13Turn, O Lord! How long!
Change your mind toward your servants.
14Satisfy us in the morning with your mercy,
so that we may sing for joy and be glad all our days. (Ps. 90:12-14 EHV)
Another new year! What will it bring? For some, the thought of a new year is exciting. Flip the page on the calendar – look at all those blank squares? What will we fill them with? Where will we go, and what will we do? This can be an encouraging breath of fresh air in a cold, dark, and dismal season of the year. The idea of a fresh start is appealing, because who doesn’t have things they wish were different about their life?
Some of us, however, are of a more realistic nature – perhaps we might say cynical? The new malarkey we will encounter in the new year has a remarkable resemblance in sound, smell, and feel to the current malarkey with which we are dealing. This might be (just maybe!) because we are the same. We have the same habits, the same flaws. The same unhealed wounds and the same subpar ways of coping with them. The same unhappinesses, with the same people, too often for the same reasons. I think one of the things that draws people to the thought of a new year is its implicit promise of a new beginning. Maybe this year will be different, we are tempted to think – even though if we thought about it, we’d realize it probably wouldn’t be all that different.
So it is incredibly comforting for us to turn to our eternal God, who does not change, and to find all we need, in this year and every year to come – until time ends. He is faithful in every situation of life. His mercies are new every morning. Christ’s love for you is constant and unwavering. He will not look with favor on you one day, and push you away the next, as humans do. He is continually true to all His promises. They are all YES in Christ.
And yet Moses, the divine penman of Psalm 90, asks the Lord here to change His mind! Why? Certainly God does not change His mind, does He? Here we encounter a paradox: that God is eternal and unchanging, yet He also takes into account our actions and our thoughts. We can experience different elements of God’s way of dealing with the world, according to our choices and desires. If we sin, we experience His anger. Our guilty consciences remind us of this and give us no rest. His law thunders from heaven and breaks the flimsy walls we erect in vain against Him. If we repent and turn to Him, as Moses gives voice to here, we experience His mercy. We find all over again His warm, loving acceptance in Christ. We are assured that we are His and He is ours, that not even sin or death or hell can separate us from Him forever. His Word declares it to be so, and His resurrection from the dead proves it beyond a doubt.
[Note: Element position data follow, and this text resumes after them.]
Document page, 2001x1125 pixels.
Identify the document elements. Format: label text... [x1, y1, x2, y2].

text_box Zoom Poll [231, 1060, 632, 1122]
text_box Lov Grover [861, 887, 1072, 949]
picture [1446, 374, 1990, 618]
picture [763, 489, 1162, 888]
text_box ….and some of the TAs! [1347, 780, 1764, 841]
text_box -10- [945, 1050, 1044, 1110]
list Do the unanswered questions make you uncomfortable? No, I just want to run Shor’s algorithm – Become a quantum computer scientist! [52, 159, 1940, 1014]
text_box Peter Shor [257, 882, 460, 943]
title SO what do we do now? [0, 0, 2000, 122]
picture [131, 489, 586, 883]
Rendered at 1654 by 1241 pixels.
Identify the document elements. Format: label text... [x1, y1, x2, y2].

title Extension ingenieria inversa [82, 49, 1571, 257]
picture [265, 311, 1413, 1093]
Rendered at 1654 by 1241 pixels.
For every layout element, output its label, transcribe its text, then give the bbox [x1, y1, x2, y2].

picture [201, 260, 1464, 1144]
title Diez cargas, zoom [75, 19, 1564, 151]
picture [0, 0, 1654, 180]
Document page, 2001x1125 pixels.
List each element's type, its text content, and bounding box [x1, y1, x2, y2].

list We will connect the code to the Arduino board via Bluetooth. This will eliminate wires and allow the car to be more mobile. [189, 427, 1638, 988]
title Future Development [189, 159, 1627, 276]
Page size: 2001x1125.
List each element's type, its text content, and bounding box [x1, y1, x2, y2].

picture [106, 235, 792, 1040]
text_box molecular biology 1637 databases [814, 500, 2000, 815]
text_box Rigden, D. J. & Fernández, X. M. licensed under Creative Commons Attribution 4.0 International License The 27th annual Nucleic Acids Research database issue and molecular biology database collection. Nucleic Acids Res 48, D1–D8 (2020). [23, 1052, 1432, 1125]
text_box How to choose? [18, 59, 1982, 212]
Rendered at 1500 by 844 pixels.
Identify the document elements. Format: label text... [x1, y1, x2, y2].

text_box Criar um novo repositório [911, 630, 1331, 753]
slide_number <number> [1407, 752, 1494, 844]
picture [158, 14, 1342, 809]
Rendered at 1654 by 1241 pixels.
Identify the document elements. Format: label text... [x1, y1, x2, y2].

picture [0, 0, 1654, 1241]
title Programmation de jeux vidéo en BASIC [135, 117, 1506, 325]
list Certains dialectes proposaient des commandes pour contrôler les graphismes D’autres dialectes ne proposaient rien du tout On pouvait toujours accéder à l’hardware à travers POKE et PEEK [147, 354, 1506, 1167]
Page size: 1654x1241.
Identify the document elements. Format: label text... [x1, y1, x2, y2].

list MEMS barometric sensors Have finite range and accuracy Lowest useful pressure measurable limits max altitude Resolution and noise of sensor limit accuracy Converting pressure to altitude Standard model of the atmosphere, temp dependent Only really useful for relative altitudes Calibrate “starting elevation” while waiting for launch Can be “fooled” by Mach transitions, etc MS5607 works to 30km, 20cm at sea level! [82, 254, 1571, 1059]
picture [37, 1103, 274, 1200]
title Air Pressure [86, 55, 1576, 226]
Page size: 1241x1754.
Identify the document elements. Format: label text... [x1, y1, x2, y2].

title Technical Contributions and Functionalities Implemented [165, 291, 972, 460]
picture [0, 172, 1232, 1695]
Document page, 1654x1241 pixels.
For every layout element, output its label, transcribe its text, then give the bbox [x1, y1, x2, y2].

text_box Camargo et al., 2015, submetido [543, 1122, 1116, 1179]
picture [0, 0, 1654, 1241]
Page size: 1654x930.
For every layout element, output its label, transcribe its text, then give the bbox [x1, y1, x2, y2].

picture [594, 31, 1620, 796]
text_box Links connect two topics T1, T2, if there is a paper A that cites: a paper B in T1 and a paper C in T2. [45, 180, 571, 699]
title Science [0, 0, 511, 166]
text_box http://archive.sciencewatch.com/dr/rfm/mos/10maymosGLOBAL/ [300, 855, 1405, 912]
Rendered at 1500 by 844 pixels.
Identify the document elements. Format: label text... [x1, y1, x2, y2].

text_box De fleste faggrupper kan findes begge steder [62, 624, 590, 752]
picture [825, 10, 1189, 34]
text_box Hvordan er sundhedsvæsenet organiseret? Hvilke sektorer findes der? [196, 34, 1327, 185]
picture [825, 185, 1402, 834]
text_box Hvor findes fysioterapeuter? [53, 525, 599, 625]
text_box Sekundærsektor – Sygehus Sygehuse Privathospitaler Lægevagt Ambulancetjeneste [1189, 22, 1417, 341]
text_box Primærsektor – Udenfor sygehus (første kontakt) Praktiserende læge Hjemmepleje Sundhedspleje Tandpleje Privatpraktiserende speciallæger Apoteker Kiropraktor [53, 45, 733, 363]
Moses in Psalm 90 seeks what every believer seeks every day: to know God more deeply, not just with head knowledge or a dry recitation of abstract facts, but to experience God’s love and power personally. We do this by attending to His Word and crying out to Him in prayer. New year, new you? Why not! But as you make your plans and your choices in the new year, don’t forget to turn to the Lord, whose unchanging love and faithfulness are your joy and companion at all times. Amen.